Task brief - In the listing beneath this line, copy exactly the lines starting with the one containing "199 249 4.64" and going on through the one containing "351 80 2.96".

━━━━━━━━━━━━━━━━━━━━━━━━━━━━━━

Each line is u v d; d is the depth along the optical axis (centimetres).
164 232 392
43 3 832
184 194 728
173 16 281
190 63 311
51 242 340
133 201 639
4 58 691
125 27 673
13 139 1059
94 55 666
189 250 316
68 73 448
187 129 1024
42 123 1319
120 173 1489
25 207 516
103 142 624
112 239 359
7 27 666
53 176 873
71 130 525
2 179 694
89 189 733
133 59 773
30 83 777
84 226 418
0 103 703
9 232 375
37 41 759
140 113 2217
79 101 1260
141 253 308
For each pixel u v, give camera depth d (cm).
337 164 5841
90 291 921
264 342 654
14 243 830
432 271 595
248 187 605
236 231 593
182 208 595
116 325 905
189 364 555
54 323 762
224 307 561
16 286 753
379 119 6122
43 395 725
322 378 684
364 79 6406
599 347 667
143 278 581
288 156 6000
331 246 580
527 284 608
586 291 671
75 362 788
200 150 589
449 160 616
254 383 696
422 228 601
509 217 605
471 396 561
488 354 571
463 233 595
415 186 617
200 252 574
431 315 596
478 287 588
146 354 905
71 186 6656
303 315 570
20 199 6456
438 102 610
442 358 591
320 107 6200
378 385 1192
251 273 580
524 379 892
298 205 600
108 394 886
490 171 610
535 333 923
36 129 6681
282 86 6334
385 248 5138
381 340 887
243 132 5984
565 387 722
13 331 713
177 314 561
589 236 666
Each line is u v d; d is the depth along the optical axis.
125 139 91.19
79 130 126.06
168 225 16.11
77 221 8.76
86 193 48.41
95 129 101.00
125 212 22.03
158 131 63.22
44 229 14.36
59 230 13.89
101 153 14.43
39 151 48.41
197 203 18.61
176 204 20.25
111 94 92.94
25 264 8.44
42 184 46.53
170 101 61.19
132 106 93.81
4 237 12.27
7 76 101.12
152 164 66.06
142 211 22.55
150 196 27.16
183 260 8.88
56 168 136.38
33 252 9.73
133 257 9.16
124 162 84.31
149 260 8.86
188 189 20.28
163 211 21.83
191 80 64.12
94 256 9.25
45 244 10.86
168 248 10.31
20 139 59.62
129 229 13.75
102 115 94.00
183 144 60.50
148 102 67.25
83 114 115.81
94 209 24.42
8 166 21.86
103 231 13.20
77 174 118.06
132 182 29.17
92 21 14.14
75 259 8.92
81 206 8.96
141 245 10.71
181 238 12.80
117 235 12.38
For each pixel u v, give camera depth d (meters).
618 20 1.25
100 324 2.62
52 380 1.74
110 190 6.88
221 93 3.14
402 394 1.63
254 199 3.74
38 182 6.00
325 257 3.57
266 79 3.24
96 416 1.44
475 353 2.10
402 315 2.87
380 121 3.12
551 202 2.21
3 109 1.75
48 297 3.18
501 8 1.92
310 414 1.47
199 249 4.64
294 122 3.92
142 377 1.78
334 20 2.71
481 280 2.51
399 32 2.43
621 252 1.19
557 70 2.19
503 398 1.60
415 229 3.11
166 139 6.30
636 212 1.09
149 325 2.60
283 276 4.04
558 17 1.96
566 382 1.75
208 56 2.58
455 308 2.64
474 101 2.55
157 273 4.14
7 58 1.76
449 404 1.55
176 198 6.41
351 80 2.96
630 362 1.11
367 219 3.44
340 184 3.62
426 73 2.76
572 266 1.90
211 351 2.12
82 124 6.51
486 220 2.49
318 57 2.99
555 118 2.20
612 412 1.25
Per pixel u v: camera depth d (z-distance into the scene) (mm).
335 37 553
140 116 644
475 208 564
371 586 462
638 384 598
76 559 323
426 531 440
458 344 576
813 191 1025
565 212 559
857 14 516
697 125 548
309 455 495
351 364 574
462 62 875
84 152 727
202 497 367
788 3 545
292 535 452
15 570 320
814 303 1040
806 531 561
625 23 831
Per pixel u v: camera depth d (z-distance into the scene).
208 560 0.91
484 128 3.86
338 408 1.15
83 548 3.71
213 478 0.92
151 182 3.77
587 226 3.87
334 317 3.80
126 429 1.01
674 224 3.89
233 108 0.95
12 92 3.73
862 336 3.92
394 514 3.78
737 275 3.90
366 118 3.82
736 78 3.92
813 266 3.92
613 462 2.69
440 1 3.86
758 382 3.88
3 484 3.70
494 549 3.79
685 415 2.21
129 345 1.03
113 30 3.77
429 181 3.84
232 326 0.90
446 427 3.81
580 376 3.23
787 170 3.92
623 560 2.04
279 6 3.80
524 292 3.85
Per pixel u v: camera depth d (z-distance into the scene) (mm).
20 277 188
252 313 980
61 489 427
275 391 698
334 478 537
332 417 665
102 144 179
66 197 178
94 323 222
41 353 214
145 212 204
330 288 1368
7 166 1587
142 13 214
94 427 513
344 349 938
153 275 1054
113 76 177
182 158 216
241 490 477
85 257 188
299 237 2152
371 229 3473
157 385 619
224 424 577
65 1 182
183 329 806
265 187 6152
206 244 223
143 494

━━━━━━━━━━━━━━━━━━━━━━━━━━━━━━

Exercise solution -
199 249 4.64
294 122 3.92
142 377 1.78
334 20 2.71
481 280 2.51
399 32 2.43
621 252 1.19
557 70 2.19
503 398 1.60
415 229 3.11
166 139 6.30
636 212 1.09
149 325 2.60
283 276 4.04
558 17 1.96
566 382 1.75
208 56 2.58
455 308 2.64
474 101 2.55
157 273 4.14
7 58 1.76
449 404 1.55
176 198 6.41
351 80 2.96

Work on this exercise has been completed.